Having grown up in a suburban housing development, my earliest memory of home is that of living in a space that is reminiscent of my neighbors’ and this remains a persistent fascination. Corner is the final bookwork in a series inspired by living in Corner Brook’s Townsite area on the west coast of Newfoundland. Between 1924-34 the pulp mill built 150 homes to house the mill management and skilled labourers. I have photographed in several Townsite homes, all the same type-4 model as the one I live in, allowing me the rare opportunity to record the evolution of interior aspects of these homes. This project has also been the context to explore the paradoxical phenomena of conformity and individualization that occurs in a company town. Each bookwork from the series explores variations on image memory, multiplicity and sequence as a means to generate the visual equivalence of the underlying theme of the domestic uncanny.

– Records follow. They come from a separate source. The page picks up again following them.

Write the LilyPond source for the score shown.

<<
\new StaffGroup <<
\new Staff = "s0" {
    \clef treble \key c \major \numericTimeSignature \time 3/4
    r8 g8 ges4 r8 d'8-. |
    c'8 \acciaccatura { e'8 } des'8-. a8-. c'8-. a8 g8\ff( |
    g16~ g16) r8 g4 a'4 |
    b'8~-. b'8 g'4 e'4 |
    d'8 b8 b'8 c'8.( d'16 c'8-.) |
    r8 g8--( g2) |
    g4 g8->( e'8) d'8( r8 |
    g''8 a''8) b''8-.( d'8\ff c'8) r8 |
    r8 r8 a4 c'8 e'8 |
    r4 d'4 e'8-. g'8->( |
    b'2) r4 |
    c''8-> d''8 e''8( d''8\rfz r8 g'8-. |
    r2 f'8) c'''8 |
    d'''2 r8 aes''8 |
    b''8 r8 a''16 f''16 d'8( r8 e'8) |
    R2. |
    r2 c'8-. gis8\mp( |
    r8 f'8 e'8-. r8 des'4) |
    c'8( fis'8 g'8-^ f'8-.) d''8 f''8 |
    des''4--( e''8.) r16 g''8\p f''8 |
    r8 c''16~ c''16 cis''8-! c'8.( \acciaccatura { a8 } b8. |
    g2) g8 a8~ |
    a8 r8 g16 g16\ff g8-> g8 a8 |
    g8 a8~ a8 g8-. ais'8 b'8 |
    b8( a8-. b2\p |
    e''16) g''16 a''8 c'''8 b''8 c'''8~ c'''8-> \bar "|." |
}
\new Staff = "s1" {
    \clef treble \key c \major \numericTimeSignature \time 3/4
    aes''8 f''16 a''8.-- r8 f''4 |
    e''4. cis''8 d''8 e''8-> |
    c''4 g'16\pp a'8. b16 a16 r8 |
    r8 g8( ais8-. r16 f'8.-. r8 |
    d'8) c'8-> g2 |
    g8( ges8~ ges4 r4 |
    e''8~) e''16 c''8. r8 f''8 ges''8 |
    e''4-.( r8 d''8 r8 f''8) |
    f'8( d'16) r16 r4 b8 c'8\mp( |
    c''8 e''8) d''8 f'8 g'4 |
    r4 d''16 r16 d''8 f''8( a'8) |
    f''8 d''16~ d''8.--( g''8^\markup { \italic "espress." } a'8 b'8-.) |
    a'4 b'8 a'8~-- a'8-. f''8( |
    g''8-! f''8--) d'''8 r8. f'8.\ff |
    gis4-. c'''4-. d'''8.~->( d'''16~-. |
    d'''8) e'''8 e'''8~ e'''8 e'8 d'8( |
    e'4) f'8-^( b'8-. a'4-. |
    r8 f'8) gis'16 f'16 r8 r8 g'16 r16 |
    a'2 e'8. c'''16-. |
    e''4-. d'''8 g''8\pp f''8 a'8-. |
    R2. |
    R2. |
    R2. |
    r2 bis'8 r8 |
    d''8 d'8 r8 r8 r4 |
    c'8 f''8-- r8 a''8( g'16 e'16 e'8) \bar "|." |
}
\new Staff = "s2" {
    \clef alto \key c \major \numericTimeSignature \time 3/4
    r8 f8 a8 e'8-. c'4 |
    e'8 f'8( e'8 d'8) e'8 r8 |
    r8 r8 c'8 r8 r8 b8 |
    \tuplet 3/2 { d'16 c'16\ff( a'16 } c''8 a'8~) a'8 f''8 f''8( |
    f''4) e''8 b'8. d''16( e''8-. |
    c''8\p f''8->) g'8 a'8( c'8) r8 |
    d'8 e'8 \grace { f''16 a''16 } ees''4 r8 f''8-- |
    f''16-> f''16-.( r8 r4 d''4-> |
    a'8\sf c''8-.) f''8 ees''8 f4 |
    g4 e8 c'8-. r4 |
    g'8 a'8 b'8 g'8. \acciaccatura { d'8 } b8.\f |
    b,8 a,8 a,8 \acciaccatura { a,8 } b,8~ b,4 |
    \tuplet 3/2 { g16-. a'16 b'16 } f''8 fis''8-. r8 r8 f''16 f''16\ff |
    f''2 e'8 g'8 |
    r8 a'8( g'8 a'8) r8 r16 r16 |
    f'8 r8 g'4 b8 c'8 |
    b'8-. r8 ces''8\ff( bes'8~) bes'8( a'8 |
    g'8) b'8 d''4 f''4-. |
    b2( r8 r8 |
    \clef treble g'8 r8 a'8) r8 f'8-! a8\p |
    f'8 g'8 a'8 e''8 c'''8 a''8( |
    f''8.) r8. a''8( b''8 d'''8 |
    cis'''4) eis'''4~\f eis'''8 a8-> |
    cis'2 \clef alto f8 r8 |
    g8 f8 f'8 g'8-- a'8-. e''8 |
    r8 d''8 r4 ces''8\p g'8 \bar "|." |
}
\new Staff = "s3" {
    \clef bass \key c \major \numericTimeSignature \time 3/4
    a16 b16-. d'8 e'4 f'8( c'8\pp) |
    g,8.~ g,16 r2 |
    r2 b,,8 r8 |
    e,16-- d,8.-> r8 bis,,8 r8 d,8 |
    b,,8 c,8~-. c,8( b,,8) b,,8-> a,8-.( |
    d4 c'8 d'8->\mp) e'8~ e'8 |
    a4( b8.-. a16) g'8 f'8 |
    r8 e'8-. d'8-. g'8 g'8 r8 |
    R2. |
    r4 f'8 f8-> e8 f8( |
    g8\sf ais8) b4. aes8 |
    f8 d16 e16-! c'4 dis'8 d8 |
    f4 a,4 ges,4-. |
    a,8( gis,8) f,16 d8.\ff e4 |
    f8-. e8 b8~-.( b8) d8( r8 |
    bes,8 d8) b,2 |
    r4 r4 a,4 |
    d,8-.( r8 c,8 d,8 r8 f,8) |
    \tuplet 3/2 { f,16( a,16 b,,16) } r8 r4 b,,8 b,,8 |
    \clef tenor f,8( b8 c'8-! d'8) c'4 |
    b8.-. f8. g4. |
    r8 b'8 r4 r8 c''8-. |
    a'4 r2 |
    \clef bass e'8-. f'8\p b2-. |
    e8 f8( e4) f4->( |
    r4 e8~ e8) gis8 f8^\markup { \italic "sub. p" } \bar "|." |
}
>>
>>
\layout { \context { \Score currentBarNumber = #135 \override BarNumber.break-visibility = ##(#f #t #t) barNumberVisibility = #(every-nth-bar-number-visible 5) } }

The experience of Corner begins with the brick shaped slipcase containing the book. Slipping the book out, it rests comfortably within the hand. The images on the cover position the viewer outside the home. Turning to the end pages, the viewer moves inside the personal space. The first spaces are entryways and then the viewer is led deeper into the home; from sparsely furnished entrances the images gradually move us into more densely filled and layered living spaces. The perspective within each echoes the perspective of the book pages. The gutter coincides with the represented corner, creating interplay between the architecture of the book and of the imagery. Each page spread cradles an unoccupied space charged with implied conversations between absent inhabitants.

The book block is loose within the pocket-structure cover allowing the viewer interplay with the interior window imagery nested within the exterior view. The entire book is printed using photogravure. The integration of ink and paper create a tactile and physical presence while simultaneously evoking a state of photographic memory. The images are printed on book weight Somerset paper and are hinged at the fore-edge. The book block is held into a codex structure by sewing the end pages, bridging across the spine. In this way the perspectival illusion of each image and page spread is not interrupted by sewing.